@pervognsen FYI tininess detection before/after isn’t just FMA. It’s also FMUL and conversions between FP formats.
On the upside, it only affects the underflow flag unless the program has unmasked that exception (which isn’t portable anyway), or is flushing subnormals (widely supported, but non-standard). So if underflow is already set in your modeled FPSR, and you’re in default IEEE 754 mode (the norm for most programs), you can safely ignore it.
@pervognsen NaN propagation bit is slightly wrong too—754 not only doesn’t specify “which” NaN propagates, but some HW will propagate a NaN result that is not either NaN input (eg ARM with the DN bit set in FPCR).
And only generating one NaN generally won’t save you anyway, unless you have no mechanism to load binary data/reinterpret bit patterns.
@steve @pervognsen Any suggestions for fp -> int conversions in this design? Does FEAT_AFP have anything that helps with that?

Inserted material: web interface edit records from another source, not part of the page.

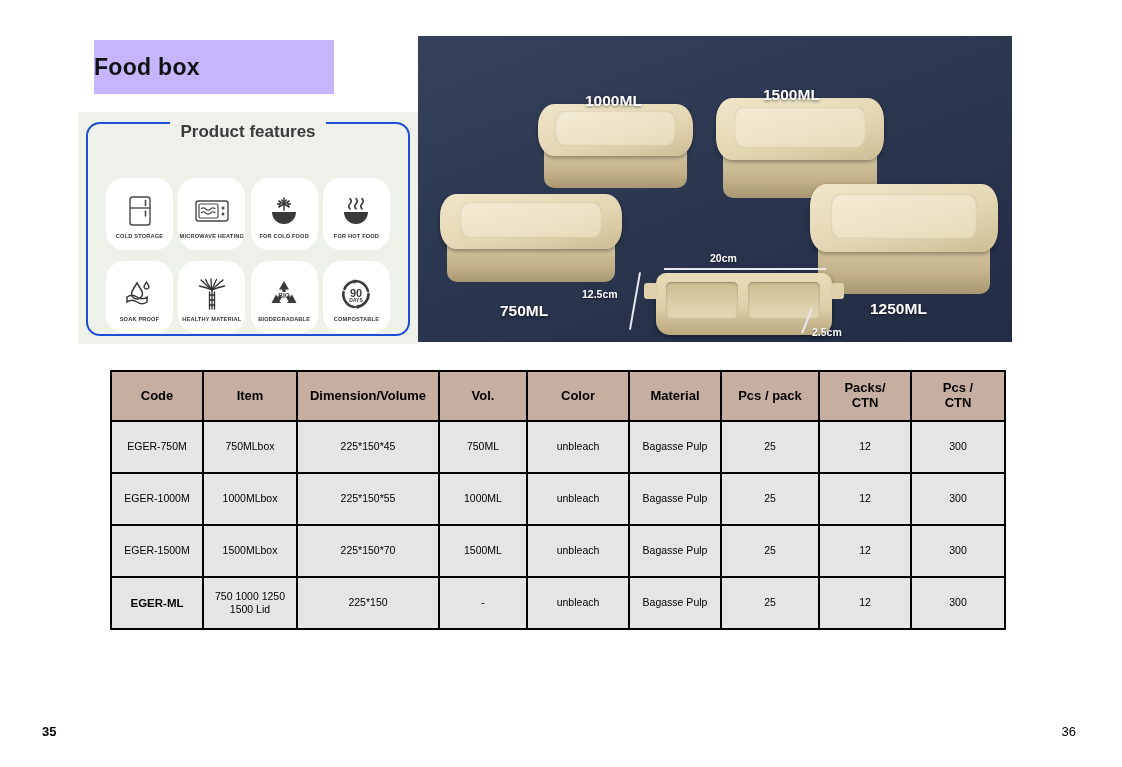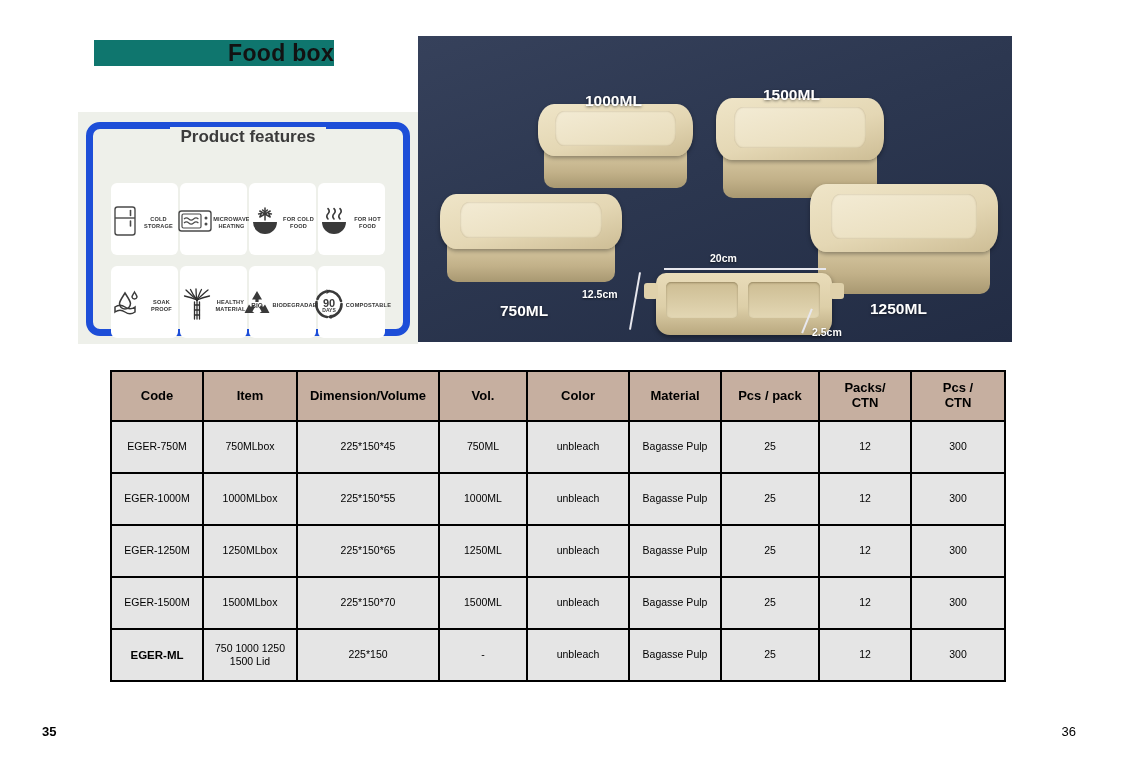--- a/index.html
+++ b/index.html
@@ -21,11 +21,11 @@
     left: 94px;
     top: 40px;
     width: 240px;
-    height: 26px;
-    background: #0f766e;
+    height: 54px;
+    background: #c4b5fd;
     display: flex;
     align-items: center;
-    justify-content: flex-end;
+    justify-content: flex-start;
   }
   #title-banner .title-text {
     font-size: 23px;

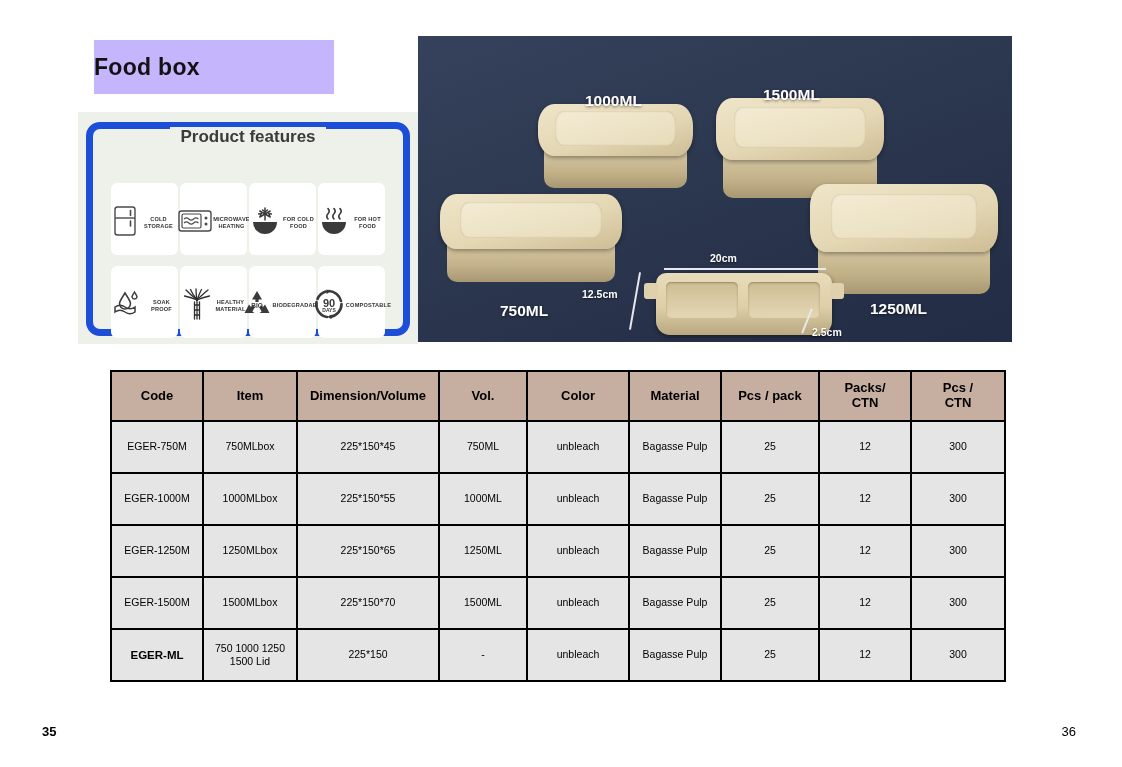--- a/index.html
+++ b/index.html
@@ -49,7 +49,7 @@
     top: 10px;
     right: 8px;
     bottom: 8px;
-    border: 7px solid #1d4ed8;
+    border: 2px solid #1d4ed8;
     border-radius: 14px;
   }
   #features-title {

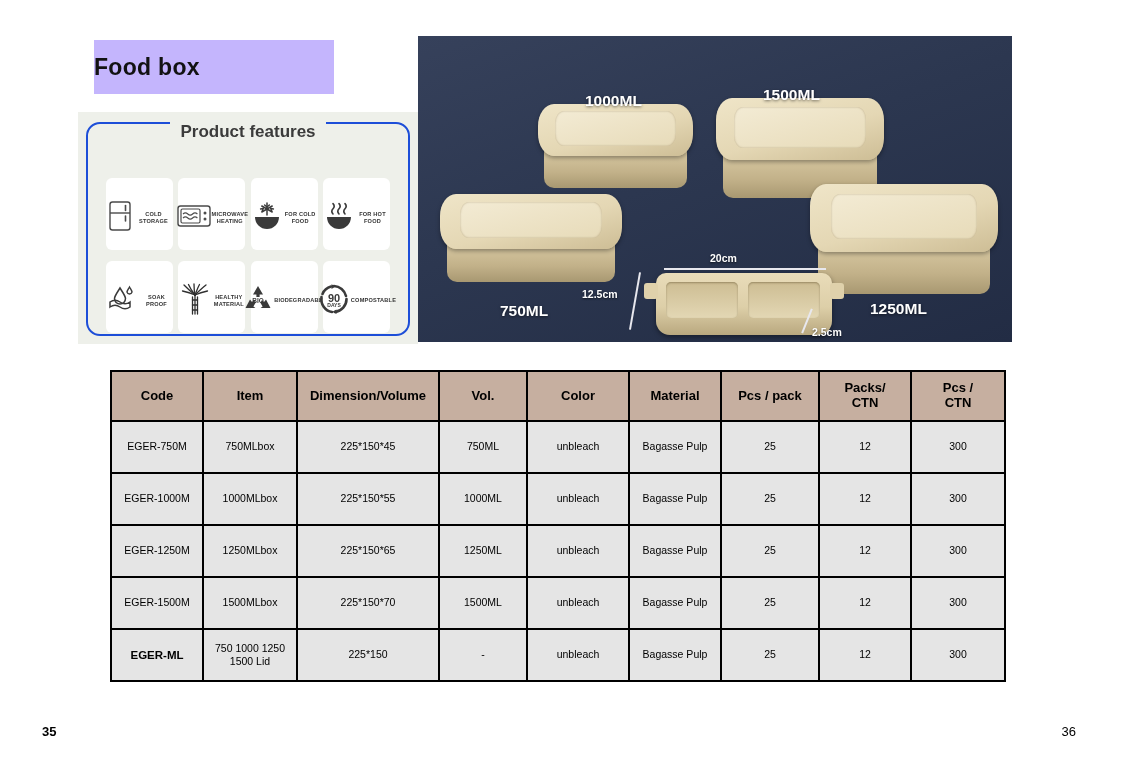--- a/index.html
+++ b/index.html
@@ -80,9 +80,9 @@
     width: 67px;
     height: 72px;
     background: #ffffff;
-    border-radius: 6px;
+    border-radius: 18px;
     display: flex;
-    flex-direction: row;
+    flex-direction: column;
     align-items: center;
     justify-content: center;
     box-sizing: border-box;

Both seem like they compile to a bunch of compare-selects to handle edge cases. I guess maybe you could balance the number of compare-selects between architectures and standardise on NaN to zero, out-of-range to 0x80…00. Worst of both worlds :P
FJCVTZS comes to mind, but IIRC that wasn't cheap on x86?
@dougall @pervognsen That said, zero is kind of nice for NaN, because there are often computations that are guaranteed to produce either a value in a finite range _or_ NaN, and if you subsequently convert to integer and use that for a table lookup, sending NaN to zero avoids indexing out-of-bounds.
So on the whole, I would argue the ARM behavior is the best one, and it's not onerous to match on other HW.